▶ Tasks to carry out:
1. Translate this sentence from the article on cockroaches processing food waste in China into French: "Outbreaks of African swine fever recently led to a ban on using food waste as pig feed."
2. According to the article on cockroaches processing food waste in China, how many tons of kitchen waste are fed to the cockroaches each day at the company in Jinan?
3. Write the next part of the article on cockroaches processing food waste in China, picking up after its final paragraph.

▶ Extract to read:
· · ·
How Cockroaches Are Being Used to Process Food Waste in China

It’s enough to make your skin crawl.

It’s enough to make your skin crawl.

Every day at one company in Jinan, China, 1 billion cockroaches are fed 50 tons of kitchen waste, according to Reuters. Officials there say it’s an efficient way to get rid of food waste as cities continue to expand.

“Cockroaches are a bio-technological pathway for the converting and processing of kitchen waste,” said Liu Yusheng, president of the Shandong Insect Industry Association.

Outbreaks of African swine fever recently led to a ban on using food waste as pig feed. Now, people are turning to the cockroaches.

“It’s like turning rubbish into commodities, turning trash into resources,” said Li Hongyi, chairman of Shandong Qiao Bin Agricultural Technology Co Ltd, where the billion cockroaches gorge on trash.
· · ·
▶ Recorded information:
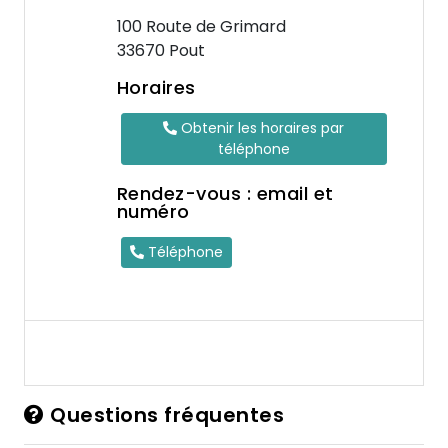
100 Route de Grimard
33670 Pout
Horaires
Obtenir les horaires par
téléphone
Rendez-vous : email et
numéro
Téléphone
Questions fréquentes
· · ·
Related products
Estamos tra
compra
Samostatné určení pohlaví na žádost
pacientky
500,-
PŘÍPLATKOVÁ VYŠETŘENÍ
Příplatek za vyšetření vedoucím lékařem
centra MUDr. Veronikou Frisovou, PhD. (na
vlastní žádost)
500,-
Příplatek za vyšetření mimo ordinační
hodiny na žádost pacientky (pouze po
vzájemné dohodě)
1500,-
· · ·
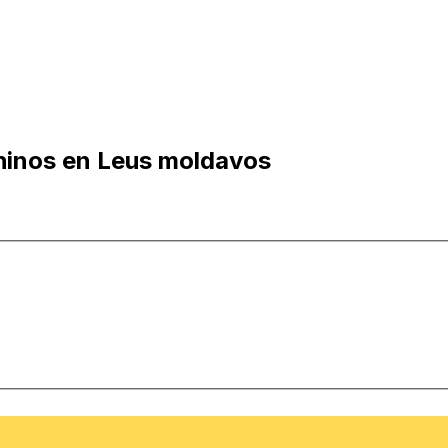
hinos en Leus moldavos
· · ·
▶ Solved tasks:
1. Des épidémies de peste porcine africaine ont récemment entraîné l'interdiction d'utiliser les déchets alimentaires comme nourriture pour les porcs.

2. 50 tons.

3.
There are several waste composting firms popping up around China. One farm in the southwestern Sichuan province houses 3.4 million cockroaches. Another company in the same province called Gooddoctor houses 6 million.

Wen Jianguo, Gooddoctor’s manager, notes that the bugs are used as raw material in traditional Chinese medicine. “The essence of cockroaches is good for curing oral and peptic ulcers, skin wounds and even stomach cancer.”

As for the possible escape of the creepy critters? “We have a moat filled with water, and in the water, there are fish. If the cockroaches escape, they would fall into the moat, and the fish will eat them all,” Jianguo said.